**WHAT TO WORK ON**
Reprint all entries without any alteration.

+++ TASK INPUTS

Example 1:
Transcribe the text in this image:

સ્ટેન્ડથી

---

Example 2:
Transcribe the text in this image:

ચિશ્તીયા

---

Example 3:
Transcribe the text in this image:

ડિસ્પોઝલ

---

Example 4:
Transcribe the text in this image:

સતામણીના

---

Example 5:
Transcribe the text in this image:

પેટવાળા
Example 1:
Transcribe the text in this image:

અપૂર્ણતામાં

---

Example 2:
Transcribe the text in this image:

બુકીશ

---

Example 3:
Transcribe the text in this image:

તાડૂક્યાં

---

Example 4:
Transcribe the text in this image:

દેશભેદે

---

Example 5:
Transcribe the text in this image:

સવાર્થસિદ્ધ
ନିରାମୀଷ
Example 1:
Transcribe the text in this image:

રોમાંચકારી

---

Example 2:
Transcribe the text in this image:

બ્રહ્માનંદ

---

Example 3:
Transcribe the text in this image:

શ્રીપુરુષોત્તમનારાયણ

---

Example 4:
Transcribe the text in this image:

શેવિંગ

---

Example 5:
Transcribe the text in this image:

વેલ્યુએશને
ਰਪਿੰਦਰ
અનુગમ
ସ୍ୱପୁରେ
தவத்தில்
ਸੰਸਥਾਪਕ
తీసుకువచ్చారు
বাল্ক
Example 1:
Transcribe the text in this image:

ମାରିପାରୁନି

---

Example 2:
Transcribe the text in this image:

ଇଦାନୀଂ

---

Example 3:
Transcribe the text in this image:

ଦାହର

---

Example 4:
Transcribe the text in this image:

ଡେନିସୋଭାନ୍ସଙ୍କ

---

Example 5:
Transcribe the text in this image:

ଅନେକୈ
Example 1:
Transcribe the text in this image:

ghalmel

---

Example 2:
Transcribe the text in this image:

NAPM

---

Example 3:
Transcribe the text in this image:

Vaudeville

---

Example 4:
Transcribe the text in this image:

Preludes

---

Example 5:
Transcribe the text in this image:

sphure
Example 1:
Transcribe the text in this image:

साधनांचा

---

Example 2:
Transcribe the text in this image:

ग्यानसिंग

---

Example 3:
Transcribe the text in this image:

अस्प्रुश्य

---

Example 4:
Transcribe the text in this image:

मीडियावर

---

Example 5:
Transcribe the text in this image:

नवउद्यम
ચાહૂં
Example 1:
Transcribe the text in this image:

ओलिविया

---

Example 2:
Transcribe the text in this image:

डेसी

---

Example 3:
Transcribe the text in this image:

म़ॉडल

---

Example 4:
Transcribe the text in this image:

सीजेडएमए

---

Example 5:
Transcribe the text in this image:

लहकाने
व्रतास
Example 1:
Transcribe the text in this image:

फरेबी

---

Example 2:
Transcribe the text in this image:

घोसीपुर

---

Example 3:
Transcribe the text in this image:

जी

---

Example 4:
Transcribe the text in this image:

++++++

**RESPONSE TO THIS TASK**
Example 1:
Transcribe the text in this image:

સ્ટેન્ડથી

---

Example 2:
Transcribe the text in this image:

ચિશ્તીયા

---

Example 3:
Transcribe the text in this image:

ડિસ્પોઝલ

---

Example 4:
Transcribe the text in this image:

સતામણીના

---

Example 5:
Transcribe the text in this image:

પેટવાળા
Example 1:
Transcribe the text in this image:

અપૂર્ણતામાં

---

Example 2:
Transcribe the text in this image:

બુકીશ

---

Example 3:
Transcribe the text in this image:

તાડૂક્યાં

---

Example 4:
Transcribe the text in this image:

દેશભેદે

---

Example 5:
Transcribe the text in this image:

સવાર્થસિદ્ધ
ନିରାମୀଷ
Example 1:
Transcribe the text in this image:

રોમાંચકારી

---

Example 2:
Transcribe the text in this image:

બ્રહ્માનંદ

---

Example 3:
Transcribe the text in this image:

શ્રીપુરુષોત્તમનારાયણ

---

Example 4:
Transcribe the text in this image:

શેવિંગ

---

Example 5:
Transcribe the text in this image:

વેલ્યુએશને
ਰਪਿੰਦਰ
અનુગમ
ସ୍ୱପୁରେ
தவத்தில்
ਸੰਸਥਾਪਕ
తీసుకువచ్చారు
বাল্ক
Example 1:
Transcribe the text in this image:

ମାରିପାରୁନି

---

Example 2:
Transcribe the text in this image:

ଇଦାନୀଂ

---

Example 3:
Transcribe the text in this image:

ଦାହର

---

Example 4:
Transcribe the text in this image:

ଡେନିସୋଭାନ୍ସଙ୍କ

---

Example 5:
Transcribe the text in this image:

ଅନେକୈ
Example 1:
Transcribe the text in this image:

ghalmel

---

Example 2:
Transcribe the text in this image:

NAPM

---

Example 3:
Transcribe the text in this image:

Vaudeville

---

Example 4:
Transcribe the text in this image:

Preludes

---

Example 5:
Transcribe the text in this image:

sphure
Example 1:
Transcribe the text in this image:

साधनांचा

---

Example 2:
Transcribe the text in this image:

ग्यानसिंग

---

Example 3:
Transcribe the text in this image:

अस्प्रुश्य

---

Example 4:
Transcribe the text in this image:

मीडियावर

---

Example 5:
Transcribe the text in this image:

नवउद्यम
ચાહૂં
Example 1:
Transcribe the text in this image:

ओलिविया

---

Example 2:
Transcribe the text in this image:

डेसी

---

Example 3:
Transcribe the text in this image:

म़ॉडल

---

Example 4:
Transcribe the text in this image:

सीजेडएमए

---

Example 5:
Transcribe the text in this image:

लहकाने
व्रतास
Example 1:
Transcribe the text in this image:

फरेबी

---

Example 2:
Transcribe the text in this image:

घोसीपुर

---

Example 3:
Transcribe the text in this image:

जी

---

Example 4:
Transcribe the text in this image:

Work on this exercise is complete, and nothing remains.